Megan Sawyer is an assistant professor of mathematics at Southern New Hampshire University in Manchester, NH.
The table of contents is not available.
- Log in to post comments
Comments
A Comment from William J. Frascella
Last August (08/04/2017) Megan Sawyer reviewed in these pages the calculus textbook Calculus in Context, by Alexander Hahn. Though extolling the book’s “admirable aim of introducing students to geometry, trigonometry, and calculus through a framework of historical applications”, Sawyer clearly states in her final paragraph that she would not choose to use Calculus in Context as the main text for a calculus course. It is this issue — the suitability of adopting Hahn’s book as a textbook for a standard college calculus course — I explore below.
Sawyer’s main problem with the book seems to be that the way Calculus in Context weaves together its historical/contextual material with its mathematical content would make it very difficult to cover the mathematical content objectives of a standard calculus course. For Sawyer, an instructor using Calculus in Context as the textbook for such a course would begin with Chapter 5 (The Calculus of Leibniz) and Chapter 6 (The Calculus of Newton).
Sawyer then goes on to identify the problematic nature of this weaving issue. For example, she observes that in Chapter 5, “the first thirteen pages revolve around the concepts of functions and lines in the plane, and then derivatives, continuity and the First Derivative Test are given a mere three pages … “. She states that this kind of difficulty is found in Chapter 6 as well. The suggestion is that mathematical content would become overwhelmed by the historical material.

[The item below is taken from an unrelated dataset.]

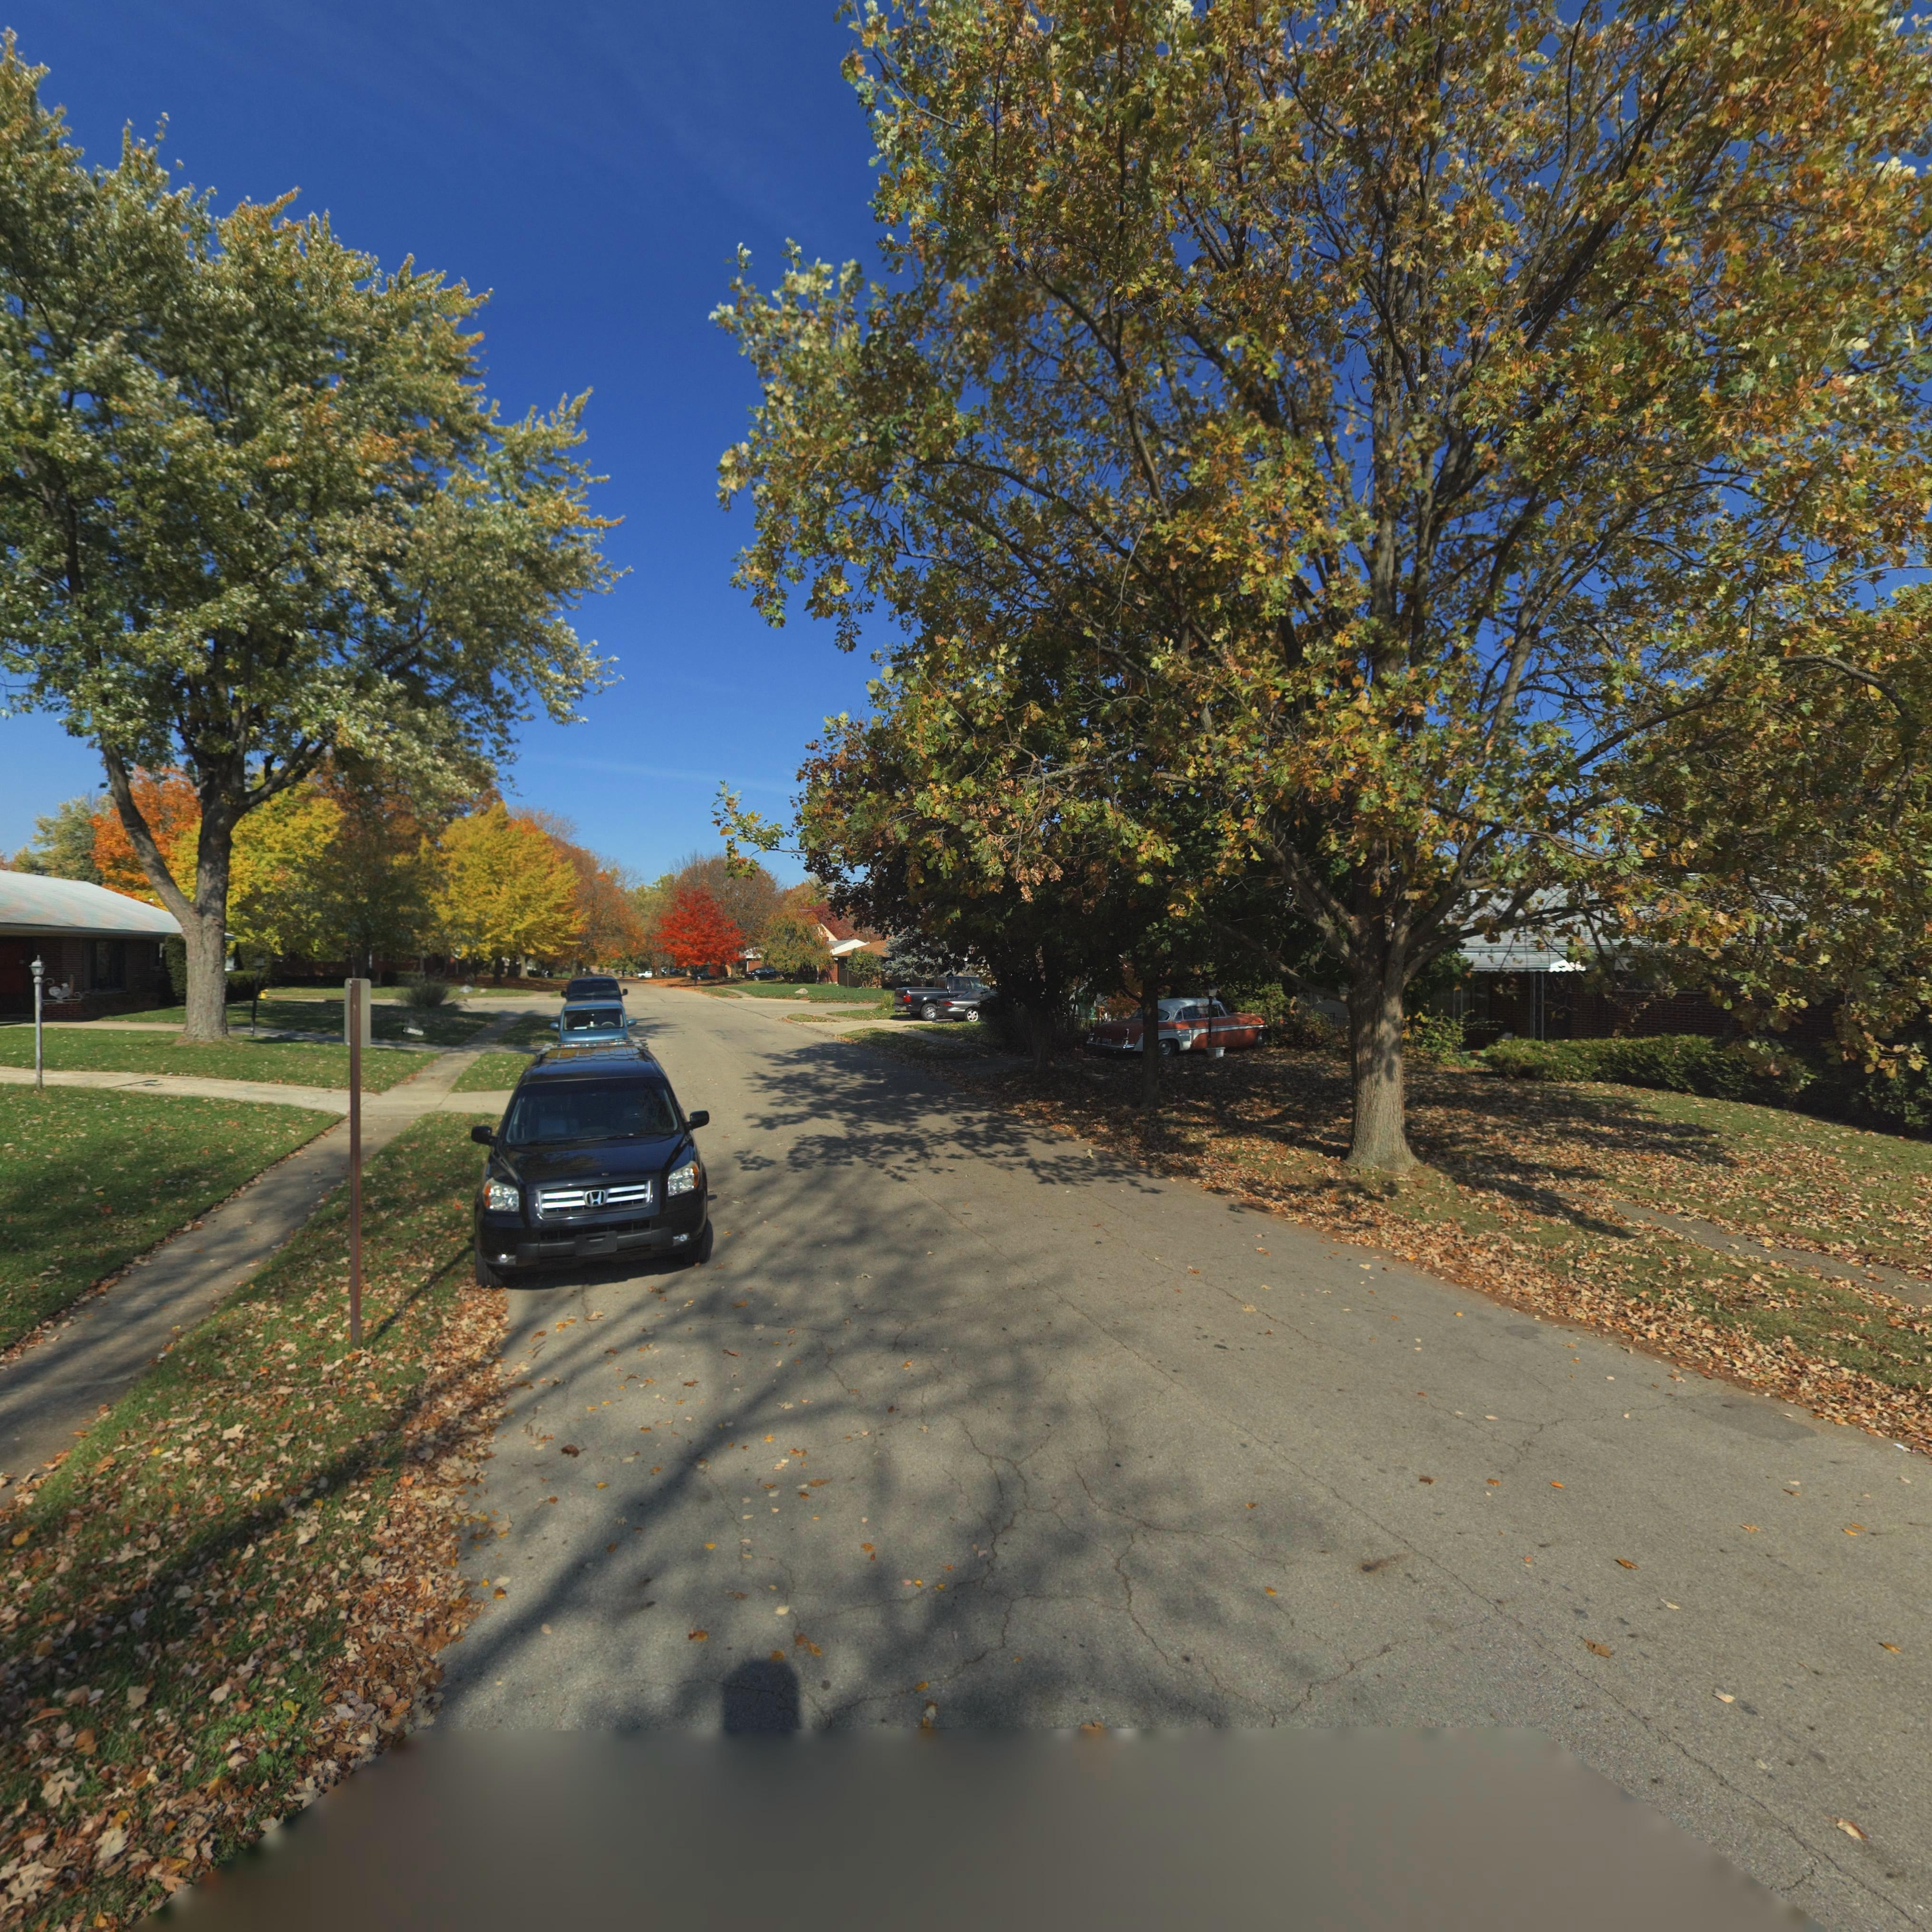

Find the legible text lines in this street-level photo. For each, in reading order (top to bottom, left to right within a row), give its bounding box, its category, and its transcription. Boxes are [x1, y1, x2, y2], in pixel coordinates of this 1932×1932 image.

[589, 1190, 602, 1207] None: H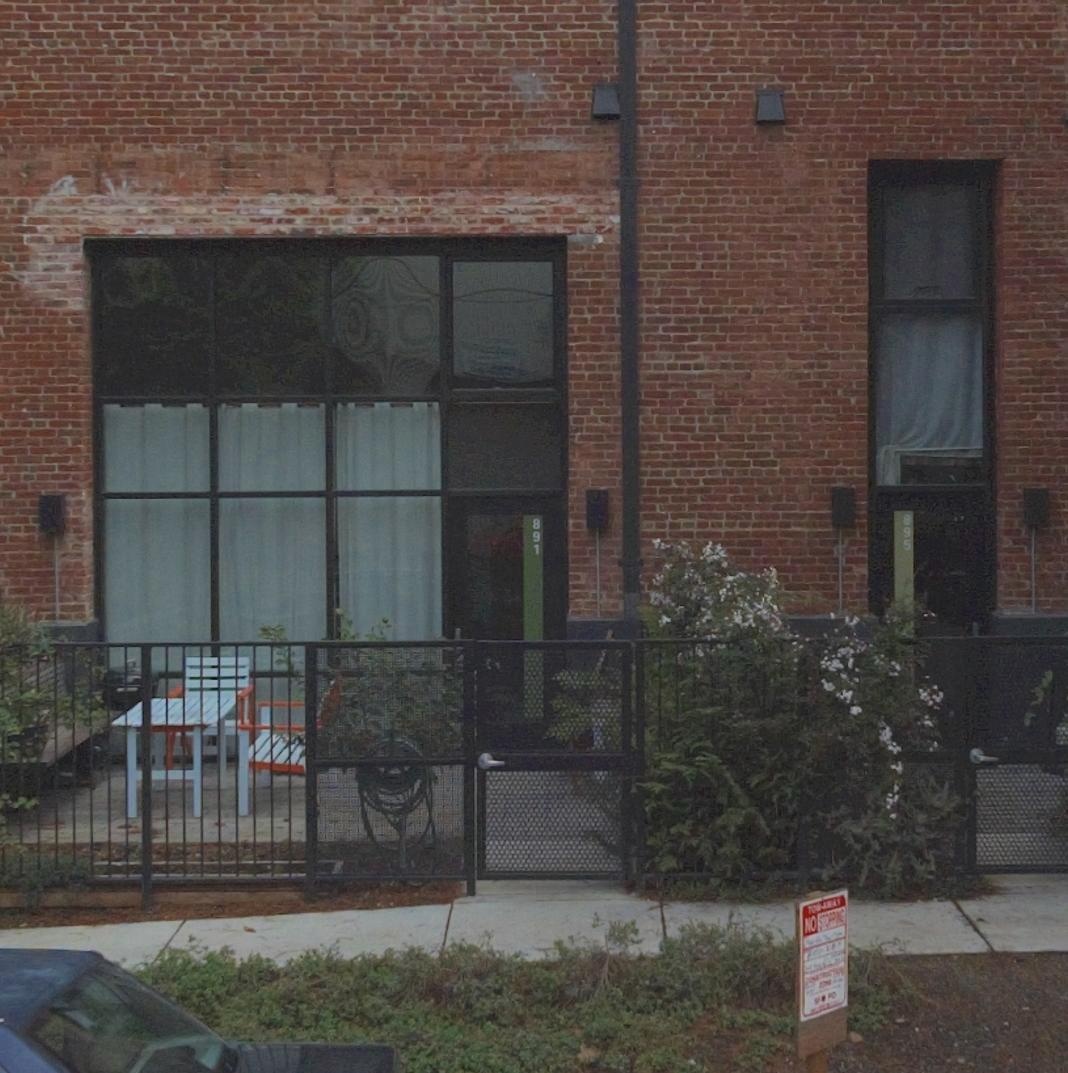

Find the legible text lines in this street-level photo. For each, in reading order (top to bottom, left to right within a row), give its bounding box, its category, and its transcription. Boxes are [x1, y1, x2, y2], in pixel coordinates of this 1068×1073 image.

It’s hard to argue with Sawyer’s argument that adopting Calculus in Context as the main text would significantly challenge an instructor trying to cover the mathematics in a standard calculus course, if that instructor had to begin the coverage of the course material with Chapters 5 and 6. But surely one does not have to begin with these chapters!
In fact, an instructor of a standard calculus course, who chooses to use Calculus in Context as its main textbook, could very naturally begin the course, not with Chapters 5 and 6, but with Chapter 7 (Differential Calculus) and Chapter 9 (The Basics of Integral Calculus). These chapters, essentially representing the book’s mathematical core of calculus, fit within a compass of 140 pages. Such an instructor could chart a path through these 140 pages (as the course’s “mathematical spine”) and enhance this spine with (to quote Sawyer) “the almost overwhelming number of applications of calculus, and the well-researched details for each application”.
This strategy for using Calculus in Context in the college classroom puts certain demands on the instructor: namely, taking the time and effort needed to (i) customize the mathematical spine (i.e., chapters 7 and 9) consistent with the course’s mathematical syllabus, and (ii) select those historical/contextual applications, examples, and problems best suited to his or her students’ abilities and backgrounds. This path through the book could offer the instructor a safeguard, insuring the mathematical material (in terms of both scope and depth) will not be overwhelmed as he or she decides exactly what historical/contextual material to incorporate.
I taught mathematics courses to both majors and non-majors alike at all undergraduate levels at Indiana University South Bend since 1970. Among my teaching assignments, calculus courses of all varieties were a big part. I was also Chair of IUSB’s Department of Mathematical Sciences for several terms. In addition, I have taught courses in the history and philosophy of science and mathematics in IUSB’s Master of Liberal Studies Program. Since my retirement I have continued offering this kind of course for the master’s program on an occasional basis. I also directed the division of elementary, secondary, and informal education of the NSF for two years before I retired from fulltime work at IUSB.